Au delà de l'admission, toutes les autorisations doivent être données par les parents qui continuent à exercer leurs prérogatives d'autorité parentales, tant qu'ils n'en ont pas été dessaisis par le juge (art. 375-7 alinéa 2 CC).
[7] Civ 2 12 novembre 1997 D 1997 IR p. 257; cf aussi Civ 2 9 décembre 1997 Jurifrance n° 96-11822; 5 juin 1996 Bull 1996 II n° 139 p. 85; 24 février 1993 Dalloz 1993 somm. p. 185 obs. P. Julien; 25 mars 1992 D 1992 IR p. 156.
[8] Dalloz Action, Droit et pratique de la procédure civile, n° 5278.
[9] Les parents peuvent négocier avec l'ASE de leur département un accueil amiable de leur enfant lorsque, pendant un temps, il ne leur est plus possible de s'en occuper suffisamment (art. 40 du CFAS).

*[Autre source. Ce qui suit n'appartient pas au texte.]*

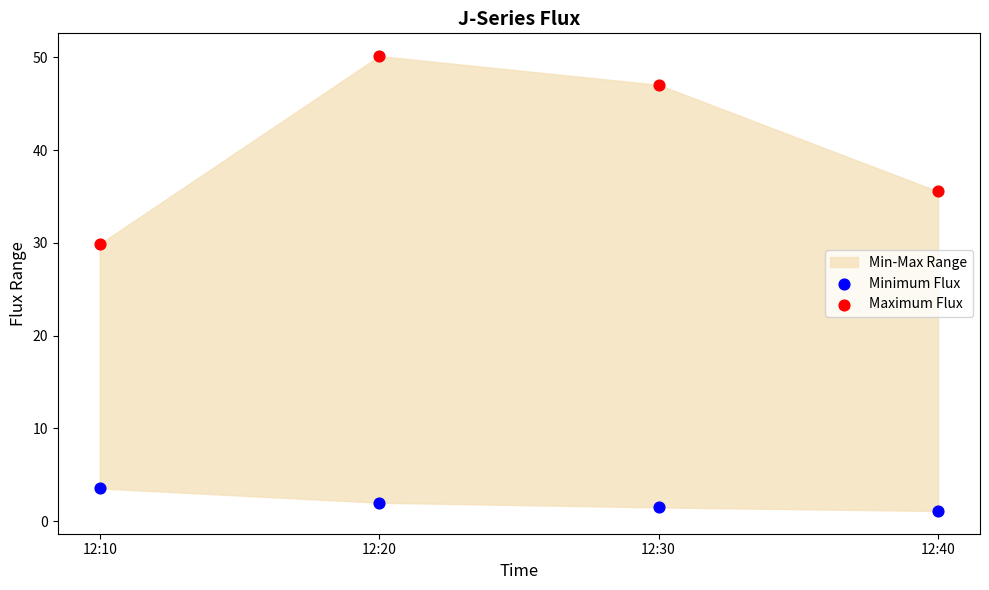

Across all data points, what is the average Y value?

21.3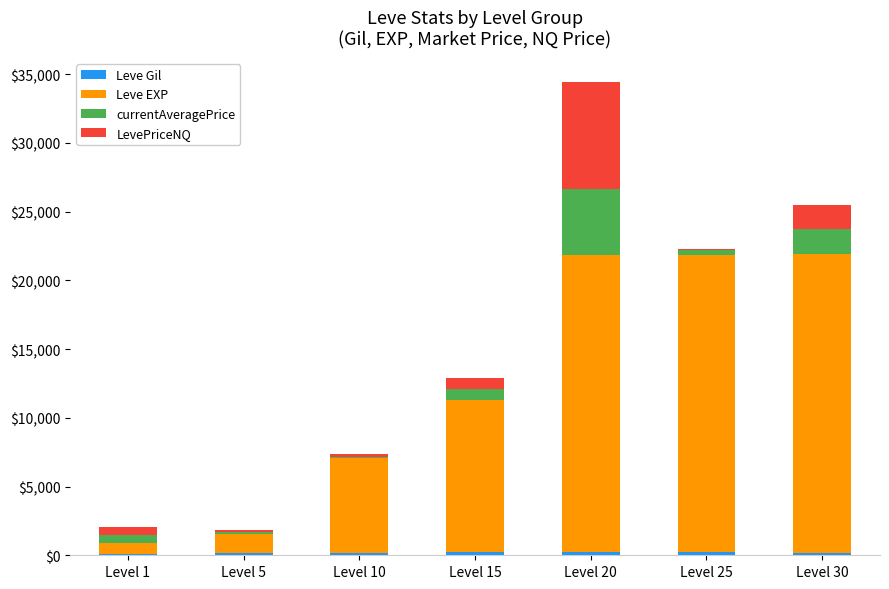

Are the bars horizontal?

No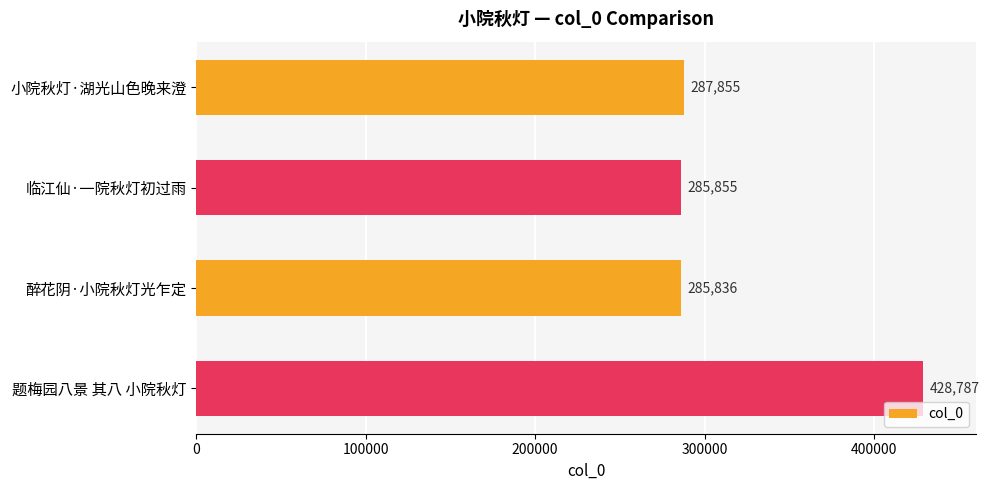

How many series are shown in this chart?

1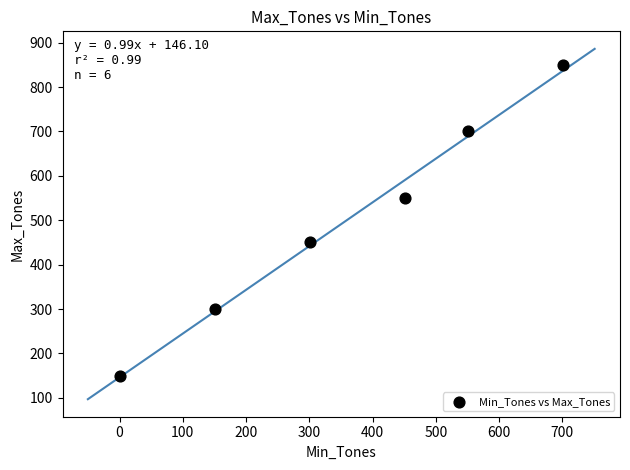

What is the average X value?

359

L'intervention judiciaire n'est légalement justifiée que lorsqu'une autorité extérieure doit imposer une séparation dont la famille ne prend pas l'initiative.
[10] Même lorsque les Chambres des mineurs des Cour d'appel ne sont pas encombrées et que le recours, comme l'impose en théorie l'article 1193 du ncpc, peut être jugé "par priorité", il est rare que l'arrêt soit rendu moins de six mois après le jugement frappé d'appel.
[11] A notre avis, l'article 455 du code de procédure civile qui impose la motivation de toute décision judiciaire s'applique à tout ce qui se trouve dans le dispositif, y compris une modalité spécifique d'exécution de la décision ordonnée par le Juge. Et à supposer même que l'argument juridique ne soit pas suffisant, il suffit de réaliser l'importance extrême de l'exécution provisoire pour les intéressés pour se convaincre de l'impérieuse nécessité de motiver précisément tout jugement sur ce point. Ce que le texte ne prévoit peut être pas, la considération envers le justiciable l'impose.